## JOB
Look below for lines that hold the string "可以使用" and copy each one.

## Source texts of formatted documents
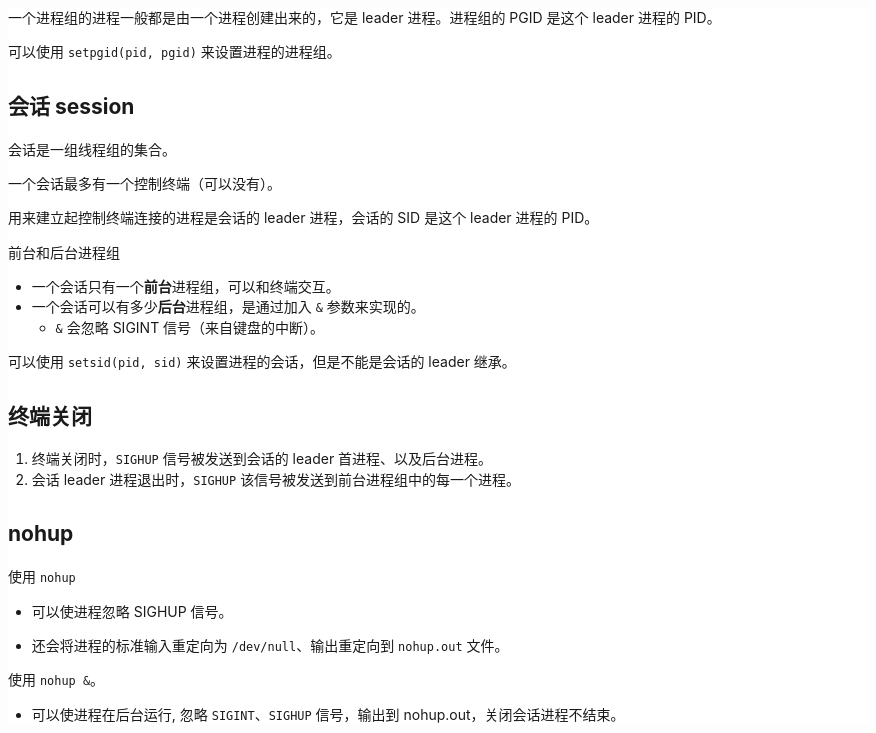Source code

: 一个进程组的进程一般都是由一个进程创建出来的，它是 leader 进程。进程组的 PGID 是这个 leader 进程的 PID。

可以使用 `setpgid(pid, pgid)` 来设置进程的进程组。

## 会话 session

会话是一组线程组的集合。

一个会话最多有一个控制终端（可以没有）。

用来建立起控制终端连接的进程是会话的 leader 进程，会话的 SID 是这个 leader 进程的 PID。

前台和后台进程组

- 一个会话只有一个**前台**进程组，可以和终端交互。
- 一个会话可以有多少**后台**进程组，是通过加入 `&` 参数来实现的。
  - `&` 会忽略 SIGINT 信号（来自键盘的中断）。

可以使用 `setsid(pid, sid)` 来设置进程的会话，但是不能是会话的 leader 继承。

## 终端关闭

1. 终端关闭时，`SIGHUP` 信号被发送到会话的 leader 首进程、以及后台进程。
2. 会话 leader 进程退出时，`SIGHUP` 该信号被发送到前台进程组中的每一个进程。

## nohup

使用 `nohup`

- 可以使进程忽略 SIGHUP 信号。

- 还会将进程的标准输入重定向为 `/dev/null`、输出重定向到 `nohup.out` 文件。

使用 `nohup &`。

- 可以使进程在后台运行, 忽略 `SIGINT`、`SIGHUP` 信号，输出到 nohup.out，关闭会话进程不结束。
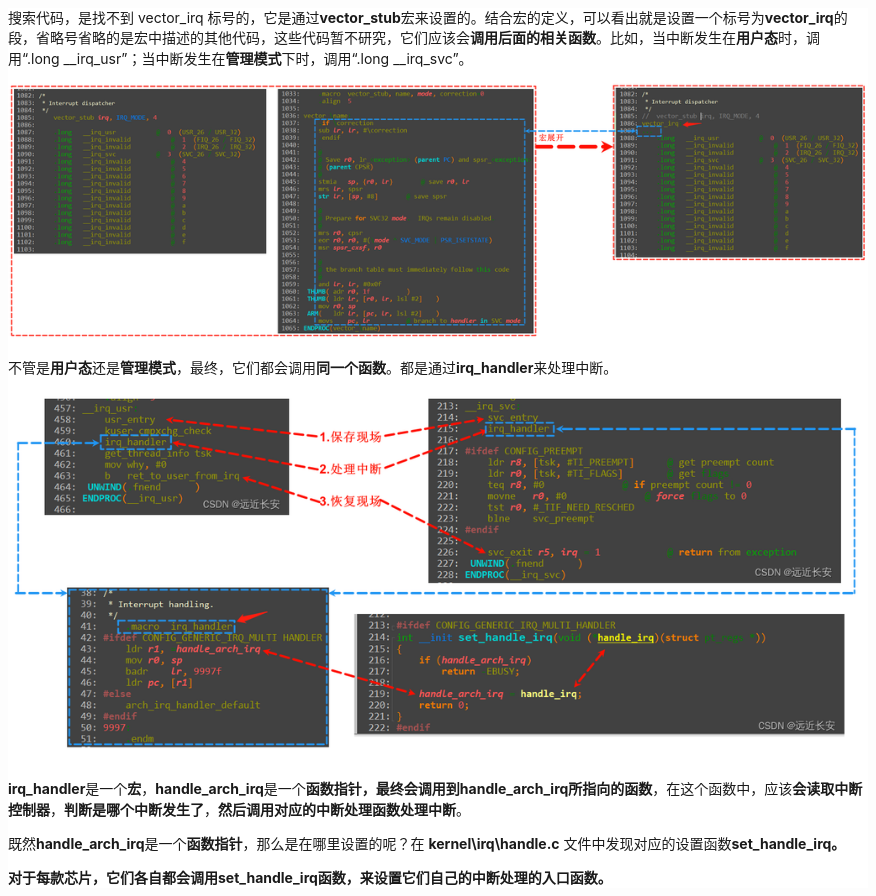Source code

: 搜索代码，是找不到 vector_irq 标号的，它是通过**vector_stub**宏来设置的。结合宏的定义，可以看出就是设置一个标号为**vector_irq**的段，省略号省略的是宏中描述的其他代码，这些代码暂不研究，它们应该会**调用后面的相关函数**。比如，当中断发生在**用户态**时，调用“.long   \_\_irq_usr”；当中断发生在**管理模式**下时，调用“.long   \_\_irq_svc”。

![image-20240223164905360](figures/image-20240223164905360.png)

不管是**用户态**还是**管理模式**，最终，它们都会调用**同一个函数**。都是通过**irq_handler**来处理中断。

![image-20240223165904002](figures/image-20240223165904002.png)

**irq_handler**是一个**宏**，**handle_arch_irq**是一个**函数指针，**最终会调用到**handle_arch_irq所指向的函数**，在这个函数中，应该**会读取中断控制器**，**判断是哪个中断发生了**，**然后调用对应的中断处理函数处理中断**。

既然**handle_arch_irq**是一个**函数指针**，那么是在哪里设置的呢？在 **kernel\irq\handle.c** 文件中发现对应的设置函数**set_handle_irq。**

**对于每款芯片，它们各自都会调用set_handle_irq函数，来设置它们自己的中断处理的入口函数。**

## TASK RESULT
可以使用 `setpgid(pid, pgid)` 来设置进程的进程组。
可以使用 `setsid(pid, sid)` 来设置进程的会话，但是不能是会话的 leader 继承。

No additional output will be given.